Cependant, l'unité centrale anti-corruption estime que, malgré tout, il y a eu des points de réforme qui ont soulagé la situation du secteur après l'intervention du Trésor, maximum compétent dans la préparation des budgets chaque année d'un gouvernement qui jouissait de la majorité absolue. « L'une des propositions initiales de la réforme de l'énergie, qui a permis qu'une partie des primes aux énergies renouvelables ait été payée par les budgets généraux de l'État et non par le tarif électrique (comme ce fut le cas jusque-là), a été retiré, car il supposait que le point en question dépendait chaque année de la négociation politique, qui pourrait nuire aux renouvellements », il recueille le rapport qui résiste à la résumé de la résumé de la résumé.
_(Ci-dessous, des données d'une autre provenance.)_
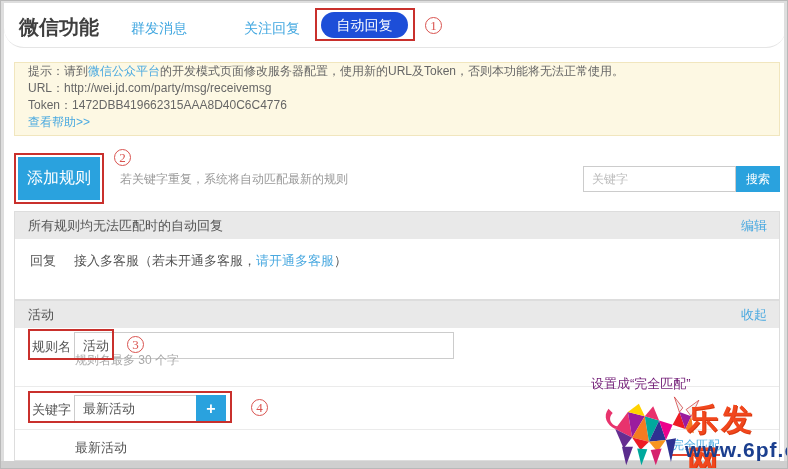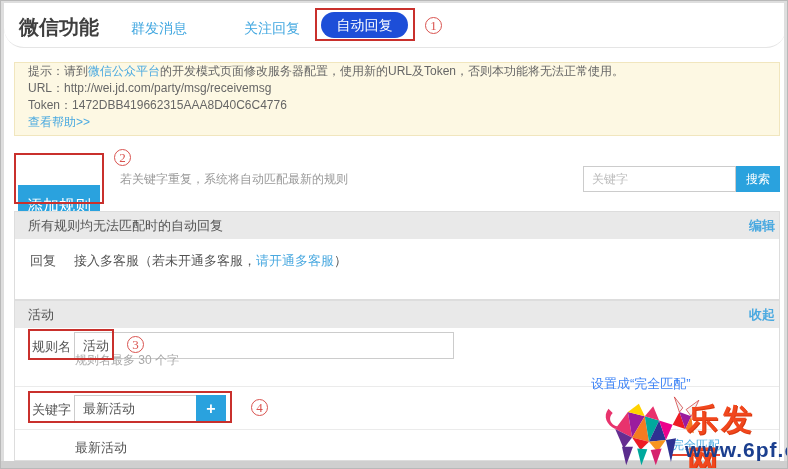--- a/index.html
+++ b/index.html
@@ -28,45 +28,45 @@
           color:#d9534f; font-family:"Liberation Serif","DejaVu Serif",serif; font-size:13px;
           line-height:16px; text-align:center; z-index:30; }
 
   
   .notice { position:absolute; left:13px; top:61px; width:766px; height:74px; background:#fdf8e3;
             border:1px solid #f1e6be; padding:0 13px; color:#666; font-size:12px; line-height:17px; }
   .link { color:#4aa9e0; text-decoration:none; cursor:pointer; }
 
   
   .add-rule-btn { position:absolute; left:17px; top:156px; width:82px; height:43px; background:#2aa2de;
-                  color:#fff; font-size:16px; border:none; cursor:pointer; font-family:inherit;margin-top:28px; }
+                  color:#fff; font-size:16px; border:none; cursor:pointer; font-family:inherit; }
   .toolbar-hint { position:absolute; left:119px; top:170px; font-size:12px; color:#999; }
   .search-input { position:absolute; left:582px; top:165px; width:153px; height:26px; border:1px solid #ccc;
                   padding:0 8px; font-size:12px; color:#555; font-family:inherit; outline:none; }
   .search-input::placeholder { color:#bbb; }
   .search-btn { position:absolute; left:735px; top:165px; width:44px; height:26px; background:#2aa2de;
                 color:#fff; font-size:12px; border:none; cursor:pointer; font-family:inherit; }
 
   
   .section { position:absolute; left:13px; width:766px; border:1px solid #ddd; background:#fff; }
   .sec-head { height:27px; line-height:27px; background:#e9e9e9; padding:0 13px; color:#555; font-size:13px; position:relative; }
-  .sec-head .link { position:absolute; right:4px; top:0; font-size:13px;font-weight:bold; }
+  .sec-head .link { position:absolute; right:12px; top:0; font-size:13px; }
   .section-fallback { top:210px; height:89px; }
   .reply-row { position:absolute; left:0; top:27px; width:100%; height:43px; }
   .reply-label { position:absolute; left:15px; top:13px; color:#555; }
   .reply-text { position:absolute; left:59px; top:13px; color:#555; }
   .section-rule { top:299px; height:161px; overflow:hidden; }
   .field-label { position:absolute; color:#555; font-size:13px; }
   .txt { border:1px solid #ccc; padding:0 8px; font-size:13px; color:#555; font-family:inherit; outline:none; position:absolute; }
   .hint { position:absolute; color:#a9a9a9; font-size:12px; }
   .hr { position:absolute; left:0; width:100%; border-top:1px solid #ebebeb; }
   .plus-btn { position:absolute; background:#2aa2de; color:#fff; border:none; font-size:16px; font-weight:bold; cursor:pointer; }
 
   
-  .match-note { position:absolute; left:590px; top:374px; color:#3b82f6; font-size:13px; z-index:20; }
+  .match-note { position:absolute; left:590px; top:374px; color:#701a75; font-size:13px; z-index:20; }
   .partial-link { position:absolute; left:671px; top:436px; color:#52aee2; font-size:12px;
                   border-bottom:2px solid #e8422e; z-index:18; }
   .bull { position:absolute; left:596px; top:390px; width:104px; height:76px; z-index:21; }
   .wm-name { position:absolute; left:686px; top:398px; font-size:31px; font-weight:bold; color:#f1471d;
              letter-spacing:3px; z-index:22; text-shadow:1px 1px 0 #d8380f; }
   .wm-url { position:absolute; left:684px; top:437px; font-size:21px; font-weight:bold; color:#1b3f8f;
             z-index:22; letter-spacing:1px; }
 </style>
 </head>
 <body>

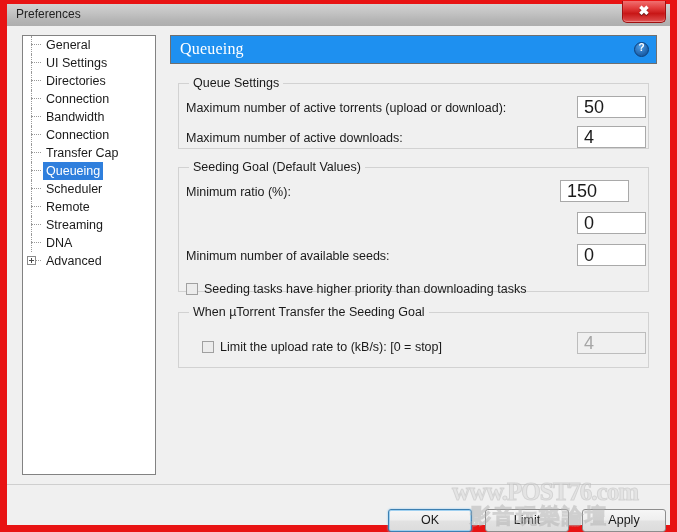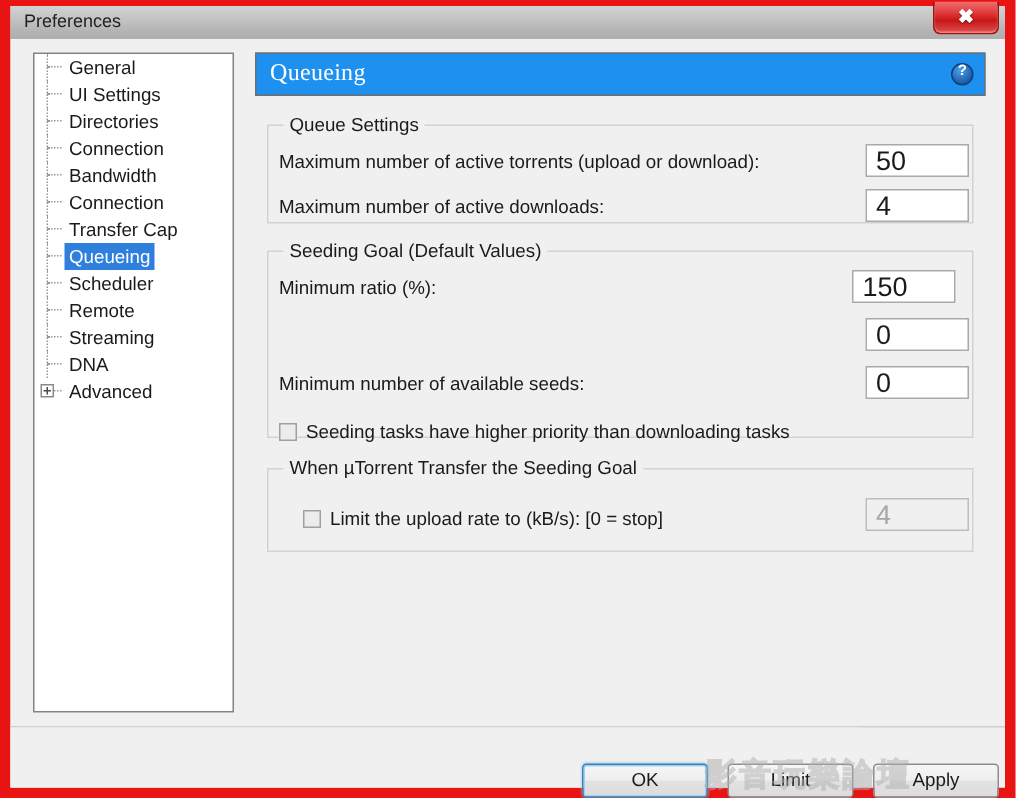--- a/index.html
+++ b/index.html
@@ -406,21 +406,21 @@
       <div class="field-label" style="left:16px; top:66px;">Maximum number of active torrents (upload or download):</div>
       <div class="textbox" style="left:407px; top:61px;">50</div>
 
       <div class="field-label" style="left:16px; top:96px;">Maximum number of active downloads:</div>
       <div class="textbox" style="left:407px; top:91px;">4</div>
 
       <div class="group" style="left:8px; top:132px; width:471px; height:125px;">
         <div class="group-legend">Seeding Goal (Default Values)</div>
       </div>
       <div class="field-label" style="left:16px; top:150px;">Minimum ratio (%):</div>
-      <div class="textbox" style="left:398px; top:145px;">150</div>
+      <div class="textbox" style="left:390px; top:145px;">150</div>
 
       <div class="textbox" style="left:407px; top:177px;">0</div>
 
       <div class="field-label" style="left:16px; top:214px;">Minimum number of available seeds:</div>
       <div class="textbox" style="left:407px; top:209px;">0</div>
 
       <div class="checkrow" style="left:16px; top:244px;">
         <span class="checkbox"></span><span class="check-label">Seeding tasks have higher priority than downloading tasks</span>
       </div>
 
@@ -438,14 +438,15 @@
     <div id="footer">
       <div class="dlg-btn default" id="btn-ok">OK</div>
       <div class="dlg-btn" id="btn-cancel">Limit</div>
       <div class="dlg-btn" id="btn-apply">Apply</div>
     </div>
 
   </div>
 </div>
 
 <div id="watermark">
+  <div id="wm-line1">www.POST76.com</div>
   <div id="wm-line2">影音玩樂論壇</div>
 </div>
 
 </body></html>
Avant leurs conclusions, le document des Mossos essaie de collecter des données démontrant les allégations de liens entre les entreprises et les équipements économiques et le ministère des Finances. En ce sens, il comprend un e-mail d'un responsable de l'association des fabricants de gaz qui a payé le bureau pour obtenir des avantages législatifs: « … La voie la plus directe, comme toujours, est de payer cette équipe économique qui a un contact direct avec le ministre des Finances Cristóbal Montoro … ».